GOAL OF THE EXERCISE: Below are some records. Copy every line in them that holds "condiciones".

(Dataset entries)
########################################

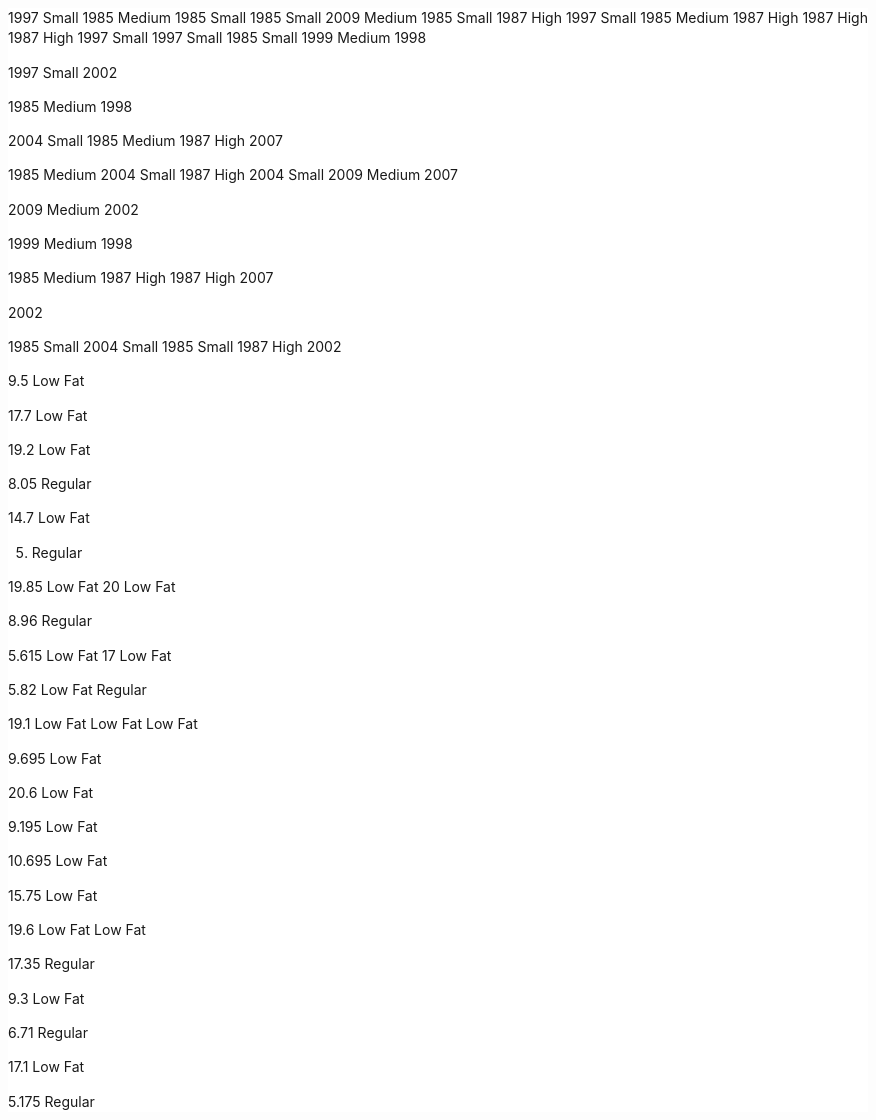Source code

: 1997 Small 1985 Medium 1985 Small 1985 Small 2009 Medium 1985 Small 1987 High 1997 Small 1985 Medium 1987 High 1987 High 1987 High 1997 Small 1997 Small 1985 Small 1999 Medium 1998

1997 Small 2002

1985 Medium 1998

2004 Small 1985 Medium 1987 High 2007

1985 Medium 2004 Small 1987 High 2004 Small 2009 Medium 2007

2009 Medium 2002

1999 Medium 1998

1985 Medium 1987 High 1987 High 2007

2002

1985 Small 2004 Small 1985 Small 1987 High 2002



9\.5 Low Fat

17\.7 Low Fat

19\.2 Low Fat

8\.05 Regular

14\.7 Low Fat

5. Regular

19\.85 Low Fat 20 Low Fat

8\.96 Regular

5\.615 Low Fat 17 Low Fat

5\.82 Low Fat Regular

19\.1 Low Fat Low Fat Low Fat

9\.695 Low Fat

20\.6 Low Fat

9\.195 Low Fat

10\.695 Low Fat

15\.75 Low Fat

19\.6 Low Fat Low Fat

17\.35 Regular

9\.3 Low Fat

6\.71 Regular

17\.1 Low Fat

5\.175 Regular
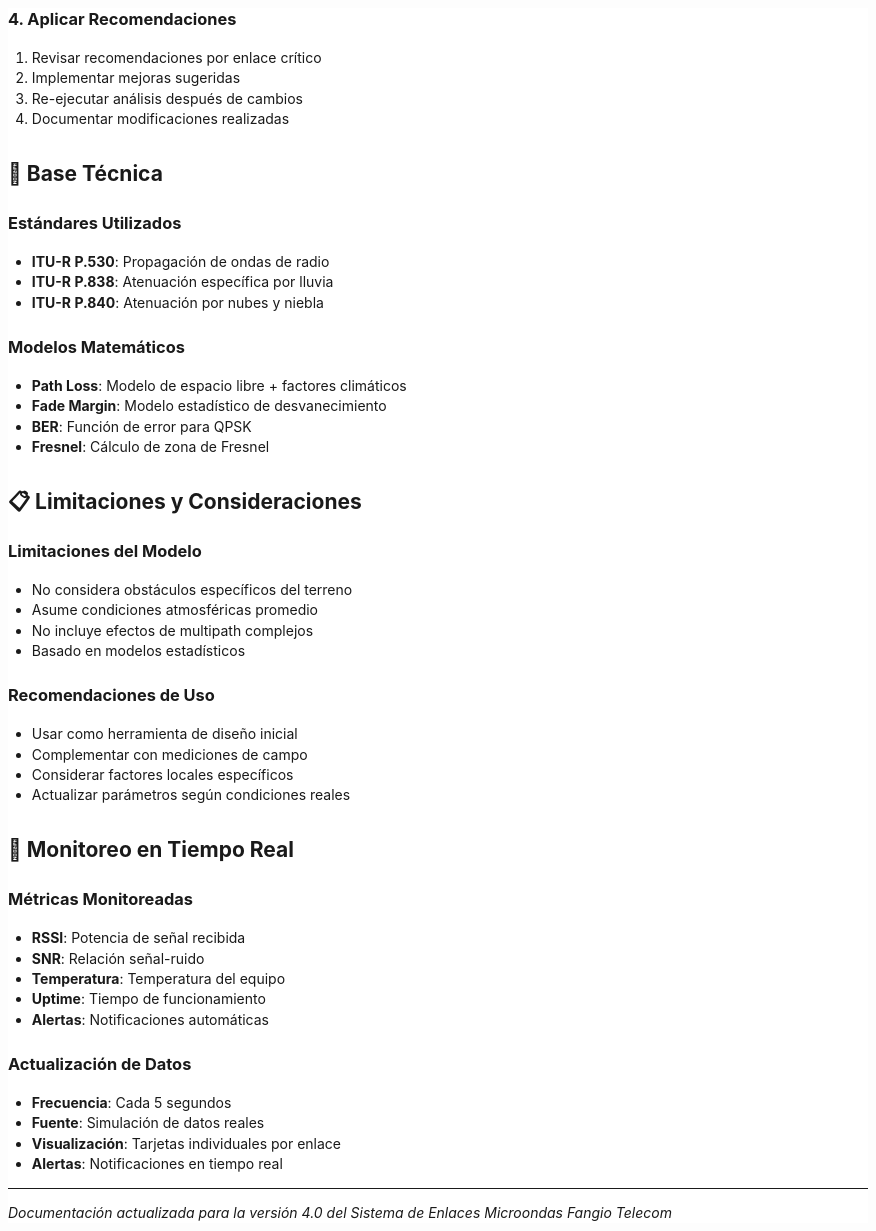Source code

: ### 4. Aplicar Recomendaciones
1. Revisar recomendaciones por enlace crítico
2. Implementar mejoras sugeridas
3. Re-ejecutar análisis después de cambios
4. Documentar modificaciones realizadas

## 🔬 Base Técnica

### Estándares Utilizados
- **ITU-R P.530**: Propagación de ondas de radio
- **ITU-R P.838**: Atenuación específica por lluvia
- **ITU-R P.840**: Atenuación por nubes y niebla

### Modelos Matemáticos
- **Path Loss**: Modelo de espacio libre + factores climáticos
- **Fade Margin**: Modelo estadístico de desvanecimiento
- **BER**: Función de error para QPSK
- **Fresnel**: Cálculo de zona de Fresnel

## 📋 Limitaciones y Consideraciones

### Limitaciones del Modelo
- No considera obstáculos específicos del terreno
- Asume condiciones atmosféricas promedio
- No incluye efectos de multipath complejos
- Basado en modelos estadísticos

### Recomendaciones de Uso
- Usar como herramienta de diseño inicial
- Complementar con mediciones de campo
- Considerar factores locales específicos
- Actualizar parámetros según condiciones reales

## 🔄 Monitoreo en Tiempo Real

### Métricas Monitoreadas
- **RSSI**: Potencia de señal recibida
- **SNR**: Relación señal-ruido
- **Temperatura**: Temperatura del equipo
- **Uptime**: Tiempo de funcionamiento
- **Alertas**: Notificaciones automáticas

### Actualización de Datos
- **Frecuencia**: Cada 5 segundos
- **Fuente**: Simulación de datos reales
- **Visualización**: Tarjetas individuales por enlace
- **Alertas**: Notificaciones en tiempo real

---

*Documentación actualizada para la versión 4.0 del Sistema de Enlaces Microondas Fangio Telecom*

########################################

TASK OUTPUT:
- Asume condiciones atmosféricas promedio
- Actualizar parámetros según condiciones reales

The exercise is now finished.